Would destroy our country if it meant delaying democracy….
But while democracy can be periodically delayed, it can never be permanently defeated.
In this truth, in this faith we trust, for while we have our eyes on the future, history has its eyes on us.”

So I conclude my celebration of your historical knowledge and your academic achievements by emphasizing the importance of your future work as well as the significance of the historical studies you’ve completed. You’re leaving UNC as history majors who are exceptionally well prepared to advance in your professional work and to find wise perspectives amid the inevitable ups and downs that will create your own life history in the years to come.

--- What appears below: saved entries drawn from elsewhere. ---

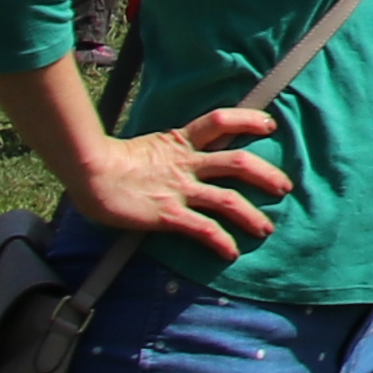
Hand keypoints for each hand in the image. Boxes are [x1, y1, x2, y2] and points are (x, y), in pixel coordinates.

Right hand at [73, 104, 291, 256]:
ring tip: (266, 228)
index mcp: (179, 141)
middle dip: (265, 174)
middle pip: (237, 162)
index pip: (220, 120)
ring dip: (251, 215)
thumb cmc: (108, 163)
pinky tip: (230, 252)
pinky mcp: (169, 214)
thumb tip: (173, 161)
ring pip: (228, 199)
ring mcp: (179, 189)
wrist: (89, 173)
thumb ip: (165, 154)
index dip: (248, 120)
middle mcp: (186, 163)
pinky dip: (221, 241)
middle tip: (283, 186)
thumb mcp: (146, 148)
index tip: (269, 125)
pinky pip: (204, 229)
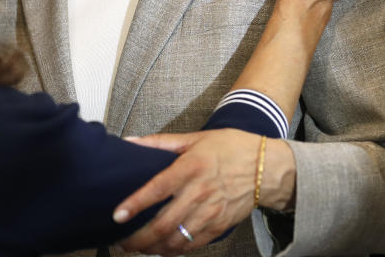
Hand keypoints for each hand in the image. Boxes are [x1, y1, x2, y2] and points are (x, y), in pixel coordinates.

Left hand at [113, 129, 283, 254]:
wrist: (267, 167)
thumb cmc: (229, 148)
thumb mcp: (194, 138)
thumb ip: (160, 142)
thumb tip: (130, 140)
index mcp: (190, 168)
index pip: (157, 189)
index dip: (135, 204)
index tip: (117, 215)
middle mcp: (199, 192)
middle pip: (164, 223)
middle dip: (139, 238)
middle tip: (121, 242)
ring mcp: (211, 212)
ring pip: (177, 239)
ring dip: (153, 248)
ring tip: (137, 248)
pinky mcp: (220, 225)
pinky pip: (193, 244)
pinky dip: (175, 251)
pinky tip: (162, 249)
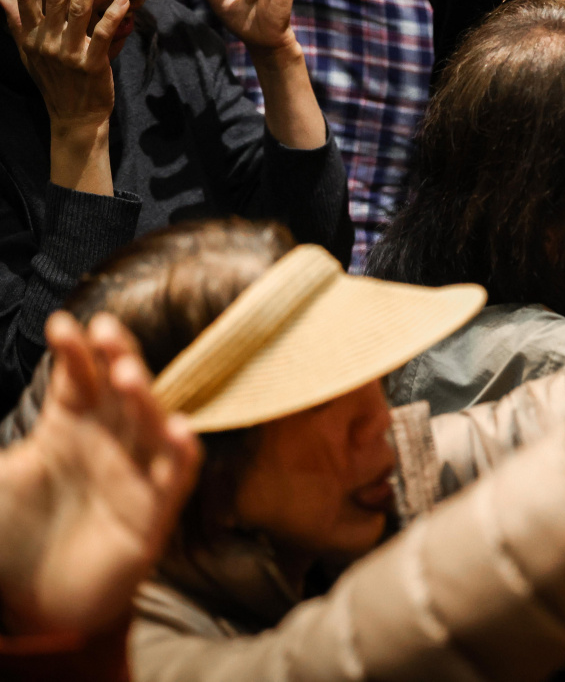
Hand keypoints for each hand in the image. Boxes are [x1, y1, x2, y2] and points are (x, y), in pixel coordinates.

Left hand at [0, 312, 199, 634]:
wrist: (31, 606)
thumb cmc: (14, 538)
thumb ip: (0, 444)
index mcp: (69, 430)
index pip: (78, 380)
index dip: (75, 353)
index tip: (62, 324)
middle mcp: (108, 444)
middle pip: (120, 391)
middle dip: (118, 358)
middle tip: (107, 330)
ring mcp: (133, 475)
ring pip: (151, 425)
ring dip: (146, 399)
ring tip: (127, 375)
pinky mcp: (152, 514)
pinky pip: (175, 479)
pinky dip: (182, 455)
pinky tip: (180, 432)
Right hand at [1, 0, 127, 194]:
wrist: (74, 117)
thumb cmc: (54, 83)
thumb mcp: (29, 54)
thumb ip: (17, 25)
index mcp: (31, 36)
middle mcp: (46, 41)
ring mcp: (68, 53)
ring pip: (77, 10)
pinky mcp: (92, 64)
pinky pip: (102, 35)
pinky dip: (112, 16)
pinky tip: (122, 0)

But you’re also historically minded participants in American democracy, and you’ll need to take on essential historical tasks as you carry the democratic spirit of past generations and struggles into the public life and institutions of the twenty-first century. It’s a big historical job, but your UNC history professors believe in your talents, respect your knowledge, and admire your ability to shape a better, more democratic society. We’re cheering for you as you leave our department for a wider world, and we hope that your historical understanding will sustain you as you confront and change the challenging situations that lie ahead. Congratulations and best wishes to all of you and to the families who support you!